Supplied records:
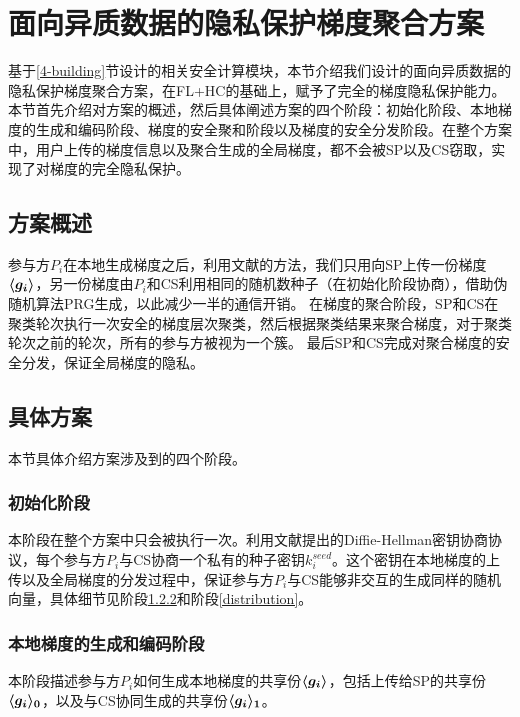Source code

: \section{面向异质数据的隐私保护梯度聚合方案}\label{4-framework}
基于\ref{4-building}节设计的相关安全计算模块，本节介绍我们设计的面向异质数据的隐私保护梯度聚合方案，在FL+HC\cite{briggs2020federated}的基础上，赋予了完全的梯度隐私保护能力。
本节首先介绍对方案的概述，然后具体阐述方案的四个阶段：初始化阶段、本地梯度的生成和编码阶段、梯度的安全聚和阶段以及梯度的安全分发阶段。在整个方案中，用户上传的梯度信息以及聚合生成的全局梯度，都不会被SP以及CS窃取，实现了对梯度的完全隐私保护。

\subsection{方案概述}
参与方$P_i$在本地生成梯度之后，利用文献\cite{hao2021efficient}的方法，我们只用向SP上传一份梯度$\svec{g_i}$，另一份梯度由$P_i$和CS利用相同的随机数种子（在初始化阶段协商），借助伪随机算法PRG生成，以此减少一半的通信开销。
在梯度的聚合阶段，SP和CS在聚类轮次执行一次安全的梯度层次聚类，然后根据聚类结果来聚合梯度，对于聚类轮次之前的轮次，所有的参与方被视为一个簇。
最后SP和CS完成对聚合梯度的安全分发，保证全局梯度的隐私。

\subsection{具体方案}
本节具体介绍方案涉及到的四个阶段。%

\subsubsection{初始化阶段}
本阶段在整个方案中只会被执行一次。利用文献\cite{diffie2022new}提出的Diffie-Hellman密钥协商协议，每个参与方$P_i$与CS协商一个私有的种子密钥$k_i^{seed}$。这个密钥在本地梯度的上传以及全局梯度的分发过程中，保证参与方$P_i$与CS能够非交互的生成同样的随机向量，具体细节见阶段\ref{local}和阶段\ref{distribution}。

\subsubsection{本地梯度的生成和编码阶段}\label{local}
本阶段描述参与方$P_i$如何生成本地梯度的共享份$\svec{g_i}$，包括上传给SP的共享份$\svec[0]{g_i}$，以及与CS协同生成的共享份$\svec[1]{g_i}$。


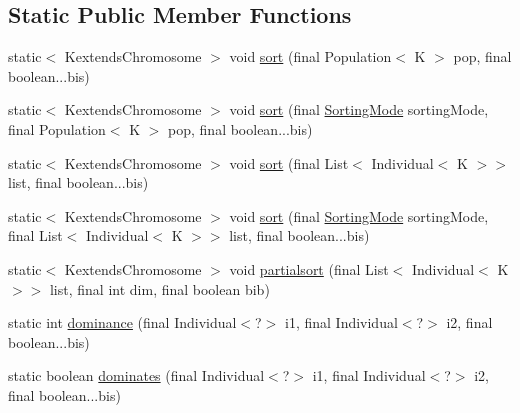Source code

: \subsection*{Static Public Member Functions}
\begin{CompactItemize}
\item 
static$<$ KextendsChromosome $>$ void \hyperlink{classjenes_1_1population_1_1_fitness_3_01_c_01extends_01_chromosome_01_4_2601adaae23ba51f4f078b2e47bac2bf}{sort} (final Population$<$ K $>$ pop, final boolean...bis)
\item 
static$<$ KextendsChromosome $>$ void \hyperlink{classjenes_1_1population_1_1_fitness_3_01_c_01extends_01_chromosome_01_4_814eb910523f378522273a3fdd0cf1a6}{sort} (final \hyperlink{classjenes_1_1population_1_1_fitness_3_01_c_01extends_01_chromosome_01_4_c870345ce476556f78be491643dbb62d}{SortingMode} sortingMode, final Population$<$ K $>$ pop, final boolean...bis)
\item 
static$<$ KextendsChromosome $>$ void \hyperlink{classjenes_1_1population_1_1_fitness_3_01_c_01extends_01_chromosome_01_4_160b6471e47adc4386c1dd4122a50e25}{sort} (final List$<$ Individual$<$ K $>$$>$ list, final boolean...bis)
\item 
static$<$ KextendsChromosome $>$ void \hyperlink{classjenes_1_1population_1_1_fitness_3_01_c_01extends_01_chromosome_01_4_351dc03eea62cdfb46b5dfe8e75b34cd}{sort} (final \hyperlink{classjenes_1_1population_1_1_fitness_3_01_c_01extends_01_chromosome_01_4_c870345ce476556f78be491643dbb62d}{SortingMode} sortingMode, final List$<$ Individual$<$ K $>$$>$ list, final boolean...bis)
\item 
static$<$ KextendsChromosome $>$ void \hyperlink{classjenes_1_1population_1_1_fitness_3_01_c_01extends_01_chromosome_01_4_bb440f362a2cd5578c25d2d8dd09a33f}{partialsort} (final List$<$ Individual$<$ K $>$$>$ list, final int dim, final boolean bib)
\item 
static int \hyperlink{classjenes_1_1population_1_1_fitness_3_01_c_01extends_01_chromosome_01_4_40ee2060c7904075c6606c73f169e7b8}{dominance} (final Individual$<$?$>$ i1, final Individual$<$?$>$ i2, final boolean...bis)
\item 
static boolean \hyperlink{classjenes_1_1population_1_1_fitness_3_01_c_01extends_01_chromosome_01_4_86b15569d72a9b78c7324ee344ef3dcd}{dominates} (final Individual$<$?$>$ i1, final Individual$<$?$>$ i2, final boolean...bis)
\end{CompactItemize}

What the task requires:
Repeat the listing above verbatim, but exclude the pictures it contains.

Solution to this exercise:
Source code

: \section{面向异质数据的隐私保护梯度聚合方案}\label{4-framework}
基于\ref{4-building}节设计的相关安全计算模块，本节介绍我们设计的面向异质数据的隐私保护梯度聚合方案，在FL+HC\cite{briggs2020federated}的基础上，赋予了完全的梯度隐私保护能力。
本节首先介绍对方案的概述，然后具体阐述方案的四个阶段：初始化阶段、本地梯度的生成和编码阶段、梯度的安全聚和阶段以及梯度的安全分发阶段。在整个方案中，用户上传的梯度信息以及聚合生成的全局梯度，都不会被SP以及CS窃取，实现了对梯度的完全隐私保护。

\subsection{方案概述}
参与方$P_i$在本地生成梯度之后，利用文献\cite{hao2021efficient}的方法，我们只用向SP上传一份梯度$\svec{g_i}$，另一份梯度由$P_i$和CS利用相同的随机数种子（在初始化阶段协商），借助伪随机算法PRG生成，以此减少一半的通信开销。
在梯度的聚合阶段，SP和CS在聚类轮次执行一次安全的梯度层次聚类，然后根据聚类结果来聚合梯度，对于聚类轮次之前的轮次，所有的参与方被视为一个簇。
最后SP和CS完成对聚合梯度的安全分发，保证全局梯度的隐私。

\subsection{具体方案}
本节具体介绍方案涉及到的四个阶段。%

\subsubsection{初始化阶段}
本阶段在整个方案中只会被执行一次。利用文献\cite{diffie2022new}提出的Diffie-Hellman密钥协商协议，每个参与方$P_i$与CS协商一个私有的种子密钥$k_i^{seed}$。这个密钥在本地梯度的上传以及全局梯度的分发过程中，保证参与方$P_i$与CS能够非交互的生成同样的随机向量，具体细节见阶段\ref{local}和阶段\ref{distribution}。

\subsubsection{本地梯度的生成和编码阶段}\label{local}
本阶段描述参与方$P_i$如何生成本地梯度的共享份$\svec{g_i}$，包括上传给SP的共享份$\svec[0]{g_i}$，以及与CS协同生成的共享份$\svec[1]{g_i}$。


Source code

: \subsection*{Static Public Member Functions}
\begin{CompactItemize}
\item 
static$<$ KextendsChromosome $>$ void \hyperlink{classjenes_1_1population_1_1_fitness_3_01_c_01extends_01_chromosome_01_4_2601adaae23ba51f4f078b2e47bac2bf}{sort} (final Population$<$ K $>$ pop, final boolean...bis)
\item 
static$<$ KextendsChromosome $>$ void \hyperlink{classjenes_1_1population_1_1_fitness_3_01_c_01extends_01_chromosome_01_4_814eb910523f378522273a3fdd0cf1a6}{sort} (final \hyperlink{classjenes_1_1population_1_1_fitness_3_01_c_01extends_01_chromosome_01_4_c870345ce476556f78be491643dbb62d}{SortingMode} sortingMode, final Population$<$ K $>$ pop, final boolean...bis)
\item 
static$<$ KextendsChromosome $>$ void \hyperlink{classjenes_1_1population_1_1_fitness_3_01_c_01extends_01_chromosome_01_4_160b6471e47adc4386c1dd4122a50e25}{sort} (final List$<$ Individual$<$ K $>$$>$ list, final boolean...bis)
\item 
static$<$ KextendsChromosome $>$ void \hyperlink{classjenes_1_1population_1_1_fitness_3_01_c_01extends_01_chromosome_01_4_351dc03eea62cdfb46b5dfe8e75b34cd}{sort} (final \hyperlink{classjenes_1_1population_1_1_fitness_3_01_c_01extends_01_chromosome_01_4_c870345ce476556f78be491643dbb62d}{SortingMode} sortingMode, final List$<$ Individual$<$ K $>$$>$ list, final boolean...bis)
\item 
static$<$ KextendsChromosome $>$ void \hyperlink{classjenes_1_1population_1_1_fitness_3_01_c_01extends_01_chromosome_01_4_bb440f362a2cd5578c25d2d8dd09a33f}{partialsort} (final List$<$ Individual$<$ K $>$$>$ list, final int dim, final boolean bib)
\item 
static int \hyperlink{classjenes_1_1population_1_1_fitness_3_01_c_01extends_01_chromosome_01_4_40ee2060c7904075c6606c73f169e7b8}{dominance} (final Individual$<$?$>$ i1, final Individual$<$?$>$ i2, final boolean...bis)
\item 
static boolean \hyperlink{classjenes_1_1population_1_1_fitness_3_01_c_01extends_01_chromosome_01_4_86b15569d72a9b78c7324ee344ef3dcd}{dominates} (final Individual$<$?$>$ i1, final Individual$<$?$>$ i2, final boolean...bis)
\end{CompactItemize}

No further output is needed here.